From the records below, count the lines containing the word "when" and give only that number.

● **DATA FOR PROCESSING**:
● ● ● ● ● ● ●

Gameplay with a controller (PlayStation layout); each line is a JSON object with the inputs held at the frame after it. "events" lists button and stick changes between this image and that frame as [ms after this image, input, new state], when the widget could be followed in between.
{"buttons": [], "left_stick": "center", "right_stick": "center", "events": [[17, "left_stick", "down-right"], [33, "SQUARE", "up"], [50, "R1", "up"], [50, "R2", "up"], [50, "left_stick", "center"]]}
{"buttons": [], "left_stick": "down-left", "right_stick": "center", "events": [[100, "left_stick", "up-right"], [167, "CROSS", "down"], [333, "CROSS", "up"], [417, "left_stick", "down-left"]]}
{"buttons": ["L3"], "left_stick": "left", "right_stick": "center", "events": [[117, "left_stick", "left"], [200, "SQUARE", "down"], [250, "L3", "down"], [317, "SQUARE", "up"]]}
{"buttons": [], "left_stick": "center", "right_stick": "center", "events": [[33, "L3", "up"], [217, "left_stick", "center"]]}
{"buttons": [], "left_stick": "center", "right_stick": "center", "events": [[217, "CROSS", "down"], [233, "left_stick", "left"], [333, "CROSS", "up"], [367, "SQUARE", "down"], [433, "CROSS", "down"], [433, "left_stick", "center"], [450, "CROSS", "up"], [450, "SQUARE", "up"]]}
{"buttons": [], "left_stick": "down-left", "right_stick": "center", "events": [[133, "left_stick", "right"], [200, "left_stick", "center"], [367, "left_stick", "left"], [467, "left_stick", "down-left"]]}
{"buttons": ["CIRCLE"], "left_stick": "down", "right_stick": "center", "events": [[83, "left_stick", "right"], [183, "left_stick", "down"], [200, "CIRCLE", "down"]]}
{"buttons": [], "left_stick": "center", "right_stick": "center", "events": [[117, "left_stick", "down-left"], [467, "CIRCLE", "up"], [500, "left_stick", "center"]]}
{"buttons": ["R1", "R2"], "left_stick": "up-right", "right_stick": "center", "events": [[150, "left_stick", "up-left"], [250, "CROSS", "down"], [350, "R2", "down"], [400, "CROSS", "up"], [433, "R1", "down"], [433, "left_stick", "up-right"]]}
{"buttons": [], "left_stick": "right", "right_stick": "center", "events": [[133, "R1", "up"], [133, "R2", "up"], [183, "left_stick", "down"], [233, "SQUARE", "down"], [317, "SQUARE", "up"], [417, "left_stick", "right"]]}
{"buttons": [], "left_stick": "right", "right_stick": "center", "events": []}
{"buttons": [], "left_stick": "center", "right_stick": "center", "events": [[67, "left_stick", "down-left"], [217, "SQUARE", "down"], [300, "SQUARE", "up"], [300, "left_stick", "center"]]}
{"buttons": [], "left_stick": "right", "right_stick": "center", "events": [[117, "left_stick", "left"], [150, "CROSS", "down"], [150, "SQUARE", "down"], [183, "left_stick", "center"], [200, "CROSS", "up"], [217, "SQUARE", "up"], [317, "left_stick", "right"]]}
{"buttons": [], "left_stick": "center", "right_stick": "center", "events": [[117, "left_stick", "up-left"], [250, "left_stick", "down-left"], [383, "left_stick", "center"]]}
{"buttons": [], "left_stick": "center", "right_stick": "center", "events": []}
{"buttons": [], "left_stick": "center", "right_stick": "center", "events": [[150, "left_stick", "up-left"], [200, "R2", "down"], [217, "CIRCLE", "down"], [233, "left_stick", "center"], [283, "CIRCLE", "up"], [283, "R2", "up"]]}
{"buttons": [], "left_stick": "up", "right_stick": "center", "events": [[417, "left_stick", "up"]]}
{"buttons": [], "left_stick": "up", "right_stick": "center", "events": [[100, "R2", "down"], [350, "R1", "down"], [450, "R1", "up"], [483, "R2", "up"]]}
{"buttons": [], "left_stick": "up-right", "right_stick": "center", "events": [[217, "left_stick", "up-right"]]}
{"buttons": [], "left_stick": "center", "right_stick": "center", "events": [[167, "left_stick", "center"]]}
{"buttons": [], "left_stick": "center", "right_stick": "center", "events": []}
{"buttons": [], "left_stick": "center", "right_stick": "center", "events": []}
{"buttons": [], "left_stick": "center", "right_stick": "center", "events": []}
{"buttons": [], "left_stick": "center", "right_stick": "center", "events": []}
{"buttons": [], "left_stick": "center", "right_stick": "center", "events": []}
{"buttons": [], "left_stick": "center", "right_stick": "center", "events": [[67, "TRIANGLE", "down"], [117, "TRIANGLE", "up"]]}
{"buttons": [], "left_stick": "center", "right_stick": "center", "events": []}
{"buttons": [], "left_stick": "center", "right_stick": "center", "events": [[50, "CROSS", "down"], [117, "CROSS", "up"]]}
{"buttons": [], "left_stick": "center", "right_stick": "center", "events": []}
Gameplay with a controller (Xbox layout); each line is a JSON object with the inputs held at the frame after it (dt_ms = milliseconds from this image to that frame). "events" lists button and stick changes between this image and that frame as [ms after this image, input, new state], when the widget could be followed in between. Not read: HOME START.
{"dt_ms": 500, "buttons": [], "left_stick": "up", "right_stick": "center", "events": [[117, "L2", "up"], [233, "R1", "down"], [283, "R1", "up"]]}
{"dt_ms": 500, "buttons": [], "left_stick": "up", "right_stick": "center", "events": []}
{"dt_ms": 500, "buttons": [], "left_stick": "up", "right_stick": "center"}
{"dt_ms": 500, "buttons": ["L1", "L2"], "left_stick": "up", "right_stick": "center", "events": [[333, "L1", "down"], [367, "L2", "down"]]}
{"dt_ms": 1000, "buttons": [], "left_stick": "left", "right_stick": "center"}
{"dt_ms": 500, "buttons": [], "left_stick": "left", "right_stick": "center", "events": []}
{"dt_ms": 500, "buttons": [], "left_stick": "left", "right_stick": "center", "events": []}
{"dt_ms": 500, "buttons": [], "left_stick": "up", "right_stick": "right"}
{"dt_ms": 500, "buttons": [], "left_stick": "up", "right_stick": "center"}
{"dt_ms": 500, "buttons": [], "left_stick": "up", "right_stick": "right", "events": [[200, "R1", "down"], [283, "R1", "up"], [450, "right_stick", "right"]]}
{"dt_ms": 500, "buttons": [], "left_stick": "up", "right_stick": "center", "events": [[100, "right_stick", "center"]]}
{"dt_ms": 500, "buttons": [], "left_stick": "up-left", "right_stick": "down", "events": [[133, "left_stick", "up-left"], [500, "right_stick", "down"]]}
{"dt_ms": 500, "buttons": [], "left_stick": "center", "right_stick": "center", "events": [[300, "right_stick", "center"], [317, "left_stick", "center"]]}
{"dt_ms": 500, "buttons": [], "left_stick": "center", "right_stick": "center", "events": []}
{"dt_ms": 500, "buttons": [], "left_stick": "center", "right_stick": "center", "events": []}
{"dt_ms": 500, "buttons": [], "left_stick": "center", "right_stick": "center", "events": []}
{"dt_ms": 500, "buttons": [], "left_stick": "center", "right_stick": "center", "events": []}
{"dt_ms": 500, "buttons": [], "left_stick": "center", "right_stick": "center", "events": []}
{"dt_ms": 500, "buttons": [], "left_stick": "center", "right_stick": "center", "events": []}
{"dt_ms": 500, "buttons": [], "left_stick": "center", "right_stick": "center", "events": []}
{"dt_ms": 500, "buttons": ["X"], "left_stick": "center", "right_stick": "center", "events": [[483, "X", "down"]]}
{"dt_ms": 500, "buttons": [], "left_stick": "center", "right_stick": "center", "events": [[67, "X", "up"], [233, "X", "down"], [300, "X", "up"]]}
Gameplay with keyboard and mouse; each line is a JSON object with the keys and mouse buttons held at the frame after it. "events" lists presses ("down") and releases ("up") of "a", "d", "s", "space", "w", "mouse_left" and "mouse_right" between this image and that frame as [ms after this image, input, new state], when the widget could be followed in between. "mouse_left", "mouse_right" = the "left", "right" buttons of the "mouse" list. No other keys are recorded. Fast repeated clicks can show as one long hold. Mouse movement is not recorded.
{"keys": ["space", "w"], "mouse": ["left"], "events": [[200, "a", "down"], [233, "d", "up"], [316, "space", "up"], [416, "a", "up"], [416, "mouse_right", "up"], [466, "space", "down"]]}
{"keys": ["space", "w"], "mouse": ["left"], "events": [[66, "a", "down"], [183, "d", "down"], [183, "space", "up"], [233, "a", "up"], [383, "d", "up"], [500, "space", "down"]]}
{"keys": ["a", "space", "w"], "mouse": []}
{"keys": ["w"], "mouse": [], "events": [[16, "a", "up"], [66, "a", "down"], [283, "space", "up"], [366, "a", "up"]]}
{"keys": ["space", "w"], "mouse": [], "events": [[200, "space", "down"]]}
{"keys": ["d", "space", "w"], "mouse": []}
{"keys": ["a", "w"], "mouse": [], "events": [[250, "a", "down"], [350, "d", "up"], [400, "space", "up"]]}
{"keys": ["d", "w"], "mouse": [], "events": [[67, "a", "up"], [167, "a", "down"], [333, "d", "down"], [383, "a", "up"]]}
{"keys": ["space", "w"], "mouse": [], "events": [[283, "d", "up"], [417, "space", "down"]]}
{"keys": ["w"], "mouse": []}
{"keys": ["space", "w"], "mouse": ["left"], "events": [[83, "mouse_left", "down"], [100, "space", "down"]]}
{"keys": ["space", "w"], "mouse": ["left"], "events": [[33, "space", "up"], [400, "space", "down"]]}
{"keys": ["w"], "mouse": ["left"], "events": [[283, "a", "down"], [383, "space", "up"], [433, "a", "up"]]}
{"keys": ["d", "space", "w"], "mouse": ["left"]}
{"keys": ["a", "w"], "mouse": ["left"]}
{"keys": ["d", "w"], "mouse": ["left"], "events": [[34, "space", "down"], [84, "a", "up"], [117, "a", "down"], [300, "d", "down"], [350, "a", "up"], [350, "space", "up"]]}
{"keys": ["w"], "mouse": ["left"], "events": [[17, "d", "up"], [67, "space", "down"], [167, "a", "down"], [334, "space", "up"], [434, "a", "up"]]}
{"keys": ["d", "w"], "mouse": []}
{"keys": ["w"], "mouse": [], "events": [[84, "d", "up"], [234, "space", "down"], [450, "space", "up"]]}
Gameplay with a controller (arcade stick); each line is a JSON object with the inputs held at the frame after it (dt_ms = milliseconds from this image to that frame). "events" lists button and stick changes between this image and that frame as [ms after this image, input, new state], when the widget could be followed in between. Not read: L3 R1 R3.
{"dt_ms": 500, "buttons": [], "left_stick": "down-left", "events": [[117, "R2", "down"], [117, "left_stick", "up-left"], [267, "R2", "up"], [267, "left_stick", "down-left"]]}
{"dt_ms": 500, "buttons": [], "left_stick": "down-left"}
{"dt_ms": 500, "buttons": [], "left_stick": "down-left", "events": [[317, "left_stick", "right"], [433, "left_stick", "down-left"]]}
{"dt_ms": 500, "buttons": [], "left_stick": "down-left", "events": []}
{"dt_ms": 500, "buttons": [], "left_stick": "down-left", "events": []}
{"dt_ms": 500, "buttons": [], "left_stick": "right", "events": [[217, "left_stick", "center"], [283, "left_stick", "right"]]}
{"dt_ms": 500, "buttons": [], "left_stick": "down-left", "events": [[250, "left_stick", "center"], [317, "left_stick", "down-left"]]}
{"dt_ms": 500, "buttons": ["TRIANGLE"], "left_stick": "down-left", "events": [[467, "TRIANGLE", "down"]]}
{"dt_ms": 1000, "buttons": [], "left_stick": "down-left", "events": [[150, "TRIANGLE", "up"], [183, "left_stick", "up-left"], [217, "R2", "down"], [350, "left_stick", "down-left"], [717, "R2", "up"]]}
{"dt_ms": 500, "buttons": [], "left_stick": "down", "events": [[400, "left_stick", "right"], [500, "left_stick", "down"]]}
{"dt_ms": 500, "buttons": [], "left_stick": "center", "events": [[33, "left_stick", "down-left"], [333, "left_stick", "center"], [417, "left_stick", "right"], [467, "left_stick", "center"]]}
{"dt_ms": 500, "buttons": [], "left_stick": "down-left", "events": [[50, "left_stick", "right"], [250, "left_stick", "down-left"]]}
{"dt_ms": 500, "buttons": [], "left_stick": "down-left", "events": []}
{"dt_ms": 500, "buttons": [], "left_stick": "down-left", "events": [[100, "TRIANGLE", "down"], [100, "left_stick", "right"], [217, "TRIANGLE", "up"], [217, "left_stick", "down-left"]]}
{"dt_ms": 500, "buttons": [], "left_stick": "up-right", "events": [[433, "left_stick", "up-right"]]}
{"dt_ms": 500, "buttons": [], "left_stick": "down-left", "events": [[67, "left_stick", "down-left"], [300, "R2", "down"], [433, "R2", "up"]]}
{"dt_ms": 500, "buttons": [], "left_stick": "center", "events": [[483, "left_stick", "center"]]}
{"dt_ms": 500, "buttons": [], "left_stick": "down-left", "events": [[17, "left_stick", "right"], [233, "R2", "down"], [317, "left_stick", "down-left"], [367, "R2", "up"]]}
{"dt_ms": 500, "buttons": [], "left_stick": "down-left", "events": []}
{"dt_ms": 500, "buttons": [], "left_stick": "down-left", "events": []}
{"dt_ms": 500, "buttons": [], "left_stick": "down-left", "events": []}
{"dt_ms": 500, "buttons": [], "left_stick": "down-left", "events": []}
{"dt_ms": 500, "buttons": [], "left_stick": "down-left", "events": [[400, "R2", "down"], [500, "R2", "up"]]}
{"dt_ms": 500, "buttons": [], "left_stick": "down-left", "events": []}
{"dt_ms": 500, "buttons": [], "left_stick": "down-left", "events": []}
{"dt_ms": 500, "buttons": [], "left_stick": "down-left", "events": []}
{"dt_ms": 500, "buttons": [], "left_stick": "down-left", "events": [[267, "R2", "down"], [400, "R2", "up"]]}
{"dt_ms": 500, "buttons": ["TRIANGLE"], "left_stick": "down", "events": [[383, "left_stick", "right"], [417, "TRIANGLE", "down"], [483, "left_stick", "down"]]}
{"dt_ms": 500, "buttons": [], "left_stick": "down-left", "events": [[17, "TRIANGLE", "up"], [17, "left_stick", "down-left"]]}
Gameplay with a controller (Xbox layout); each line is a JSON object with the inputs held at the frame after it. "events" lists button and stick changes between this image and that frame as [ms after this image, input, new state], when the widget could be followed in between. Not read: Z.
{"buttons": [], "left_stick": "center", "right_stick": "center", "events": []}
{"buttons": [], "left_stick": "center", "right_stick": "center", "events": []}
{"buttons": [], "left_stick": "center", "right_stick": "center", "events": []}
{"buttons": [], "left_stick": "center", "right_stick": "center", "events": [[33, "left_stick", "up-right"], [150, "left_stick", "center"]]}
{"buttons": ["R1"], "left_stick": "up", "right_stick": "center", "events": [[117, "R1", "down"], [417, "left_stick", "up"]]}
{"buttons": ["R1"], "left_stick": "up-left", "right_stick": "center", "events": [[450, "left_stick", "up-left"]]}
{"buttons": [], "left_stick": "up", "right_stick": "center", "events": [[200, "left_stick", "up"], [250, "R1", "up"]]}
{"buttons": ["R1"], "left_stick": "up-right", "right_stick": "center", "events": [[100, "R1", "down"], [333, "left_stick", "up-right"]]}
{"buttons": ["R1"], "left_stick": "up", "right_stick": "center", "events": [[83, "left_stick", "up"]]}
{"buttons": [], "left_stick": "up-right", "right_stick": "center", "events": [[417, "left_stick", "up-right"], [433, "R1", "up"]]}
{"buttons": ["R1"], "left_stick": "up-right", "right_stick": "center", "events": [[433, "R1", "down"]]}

● ● ● ● ● ● ●

● **RESULT**:
5